ECLI:NL:RBZWB:2023:8923
Rechtbank Zeeland-West-Brabant
- Eerste aanleg - enkelvoudig
- Rechtspraak.nl
Niet-ontvankelijkheid beroep wegens ontbreken juiste machtiging
Op 19 december 2023 heeft de Rechtbank Zeeland-West-Brabant uitspraak gedaan in de zaak BRE 22/5662, waarin het beroep van eiseres tegen de heffingsambtenaar van de gemeente Breda aan de orde kwam. Het beroep was gericht tegen de beschikking op basis van de Wet waardering onroerende zaken, die de waarde van een onroerend goed vaststelde en een aanslag onroerende zaakbelasting oplegde. De rechtbank oordeelde dat het beroep kennelijk niet-ontvankelijk was, omdat de gemachtigde, mr. D.A.N. Bartels, geen uittreksel uit het handelsregister had overgelegd, wat noodzakelijk was om de rechtsgeldigheid van de machtiging te kunnen vaststellen.

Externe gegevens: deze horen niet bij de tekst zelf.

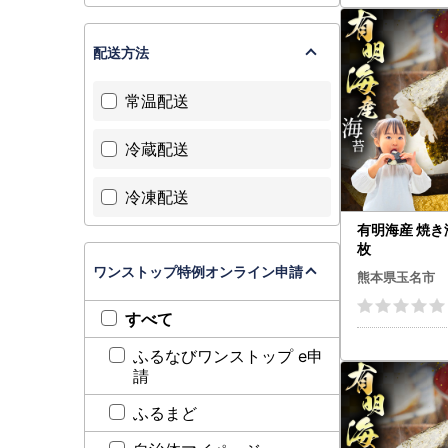
配送方法
常温配送
冷蔵配送
冷凍配送
有明海産 焼き海
枚
ワンストップ特例オンライン申請
熊本県玉名市
すべて
ふるなびワンストップ e申
請
ふるまど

De rechtbank had mr. Bartels eerder verzocht om dit verzuim binnen vier weken te herstellen, maar hij heeft enkel een machtiging ingediend zonder het vereiste uittreksel. Hierdoor kon de rechtbank niet vaststellen of de machtiging rechtsgeldig was afgegeven.

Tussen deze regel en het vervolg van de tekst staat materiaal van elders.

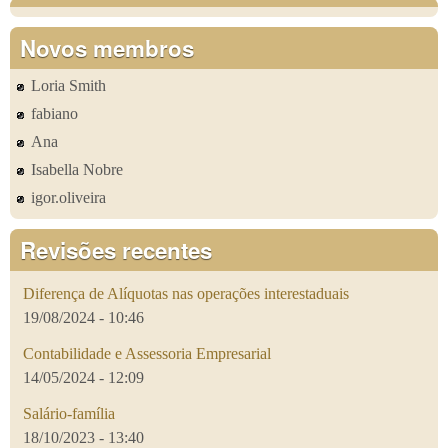
Novos membros
Loria Smith
fabiano
Ana
Isabella Nobre
igor.oliveira
Revisões recentes
Diferença de Alíquotas nas operações interestaduais
19/08/2024 - 10:46
Contabilidade e Assessoria Empresarial
14/05/2024 - 12:09
Salário-família
18/10/2023 - 13:40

De rechtbank benadrukte dat het indienen van een machtiging en een uittreksel uit het handelsregister essentieel is wanneer iemand namens een ander beroep instelt. Het ontbreken van deze documenten leidde tot de conclusie dat het beroep niet-ontvankelijk was, wat betekent dat de rechtbank het beroep niet inhoudelijk kon beoordelen en het bestreden besluit in stand bleef. De rechtbank wees ook de verzoeken om immateriële schadevergoeding en proceskostenvergoeding af, omdat mr. Bartels niet bevoegd was om namens de belanghebbende op te treden zonder de juiste machtiging.
De uitspraak werd openbaar gemaakt op dezelfde dag en partijen werden geïnformeerd over hun recht om verzet aan te tekenen tegen deze uitspraak binnen zes weken na verzending.